A Triste Despedida de uma Avó, por Michel Houellebecq

A Triste Despedida de uma Avó, por Michel Houellebecq

“A sua tia Marie-Thérèse e a sua prima Brigitte estavam à espera dele no patamar do sétimo andar; era visível que tinham chorado. “Não sei se deverás ir vê-la…” disse Marie-Thérèse. Ele ignorou a objeção. O que tivesse de ser vivido, ele vivê-lo-ia.

Era um quarto de cuidados intensivos, onde a avó estava sozinha. O lençol, de uma brancura extrema, deixava-lhe a descoberto os braços e os ombros; ele teve dificuldade em desprender o seu olhar dessa carne despida, enrugada, alvacenta, terrivelmente velha. Os braços dela perfundidos estavam amarrados por correias à borda da cama. Um tubo canelado penetrava-lhe a garganta. Sob o lençol passavam fios, ligados a aparelhos registadores. Tinham-lhe tirado a camisa de noite; não a tinham deixado voltar a compor o rolo de cabelo, como todas as manhãs ao fio dos anos. Com aqueles cabelos grisalhos desatados e compridos, já não era completamente a sua avó; era uma pobre criatura de carne, ao mesmo tempo muito jovem e muito velha, agora abandonada entre as mãos da medicina. Michel pegou-lhe muitas vezes na mão, ainda recentemente assim era, com dezassete anos já feitos. Os olhos dela não se abriram, mas talvez, apesar de tudo, a avó tivesse reconhecido o seu contacto. Ele não lhe apertava a mão com muita força, tomava-a simplesmente na sua, como antes fazia; esperava muito que ela reconhecesse o seu contacto.

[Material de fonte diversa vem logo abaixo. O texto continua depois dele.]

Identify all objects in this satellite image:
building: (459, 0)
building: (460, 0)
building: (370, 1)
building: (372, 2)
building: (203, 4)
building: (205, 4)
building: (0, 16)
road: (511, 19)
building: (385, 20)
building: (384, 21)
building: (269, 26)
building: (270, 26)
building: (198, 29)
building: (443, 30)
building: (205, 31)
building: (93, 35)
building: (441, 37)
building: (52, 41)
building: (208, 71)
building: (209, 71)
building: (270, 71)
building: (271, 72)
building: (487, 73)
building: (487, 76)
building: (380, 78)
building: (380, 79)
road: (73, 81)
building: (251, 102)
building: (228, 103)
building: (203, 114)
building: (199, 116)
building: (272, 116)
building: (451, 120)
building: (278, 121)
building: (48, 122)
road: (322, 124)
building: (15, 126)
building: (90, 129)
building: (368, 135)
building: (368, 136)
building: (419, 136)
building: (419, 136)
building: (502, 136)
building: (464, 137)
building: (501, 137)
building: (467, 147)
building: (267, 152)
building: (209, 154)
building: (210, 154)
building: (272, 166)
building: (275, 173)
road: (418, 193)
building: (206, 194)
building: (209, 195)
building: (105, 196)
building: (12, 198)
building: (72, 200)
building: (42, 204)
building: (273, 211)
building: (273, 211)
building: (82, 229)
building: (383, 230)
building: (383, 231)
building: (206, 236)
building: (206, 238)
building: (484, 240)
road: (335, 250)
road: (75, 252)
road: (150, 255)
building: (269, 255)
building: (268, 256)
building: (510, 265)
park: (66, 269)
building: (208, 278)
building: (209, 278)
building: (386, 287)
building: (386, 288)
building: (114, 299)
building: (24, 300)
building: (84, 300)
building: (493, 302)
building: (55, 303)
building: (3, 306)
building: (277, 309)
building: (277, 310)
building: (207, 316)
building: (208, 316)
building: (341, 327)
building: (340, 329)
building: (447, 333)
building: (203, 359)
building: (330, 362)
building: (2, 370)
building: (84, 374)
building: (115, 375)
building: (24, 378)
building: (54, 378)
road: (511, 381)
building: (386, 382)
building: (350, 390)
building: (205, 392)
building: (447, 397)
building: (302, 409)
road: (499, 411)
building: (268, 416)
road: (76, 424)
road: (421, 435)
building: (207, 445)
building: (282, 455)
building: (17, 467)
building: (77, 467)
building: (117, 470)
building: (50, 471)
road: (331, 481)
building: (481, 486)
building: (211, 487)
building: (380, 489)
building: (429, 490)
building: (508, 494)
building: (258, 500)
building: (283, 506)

Esta mulher tivera uma infância atroz, a trabalhar na quinta desde os sete anos de idade, no meio de semibestas alcoólicas. A sua adolescência fora demasiado breve para que dela ela guardasse uma recordação real. Depois da morte do marido trabalhava na fábrica ao mesmo tempo que criava os seus quatro filhos. Com mais de sessenta anos, reformada havia pouco, aceitara ocupar-se uma vez mais de uma criança pequena – o filho do seu filho. A este também nada faltara – nem roupa lavada, nem bons almoços aos domingos de manhã, nem amor. Tudo isso, na vida dele, fora ela a fazê-lo. Um exame moderadamente exaustivo da humanidade deverá necessariamente ter em conta este tipo de fenómenos. Seres humanos assim, historicamente, existiram. Seres humanos que trabalhavam a vida toda, e que trabalhavam duramente, unicamente por dedicação e por amor; que davam literalmente a sua vida aos outros num espírito de dedicação e de amor; que não tinham todavia a mais pequena impressão de estarem a sacrificar-se; que não encaravam de facto outra maneira de viver que não fosse darem a sua vida aos outros num espírito de dedicação e amor. Na prática, esses seres humanos eram geralmente mulheres.

Michel ficou na sala perto de um quarto de hora, com a mão da avó na sua; veio depois um interno preveni-lo que dentro em breve a sua presença se tornaria incómoda. Talvez houvesse alguma coisa a fazer; não uma operação, não, isso era impossível; mas talvez apesar de tudo, alguma coisa, em suma nada estava perdido.”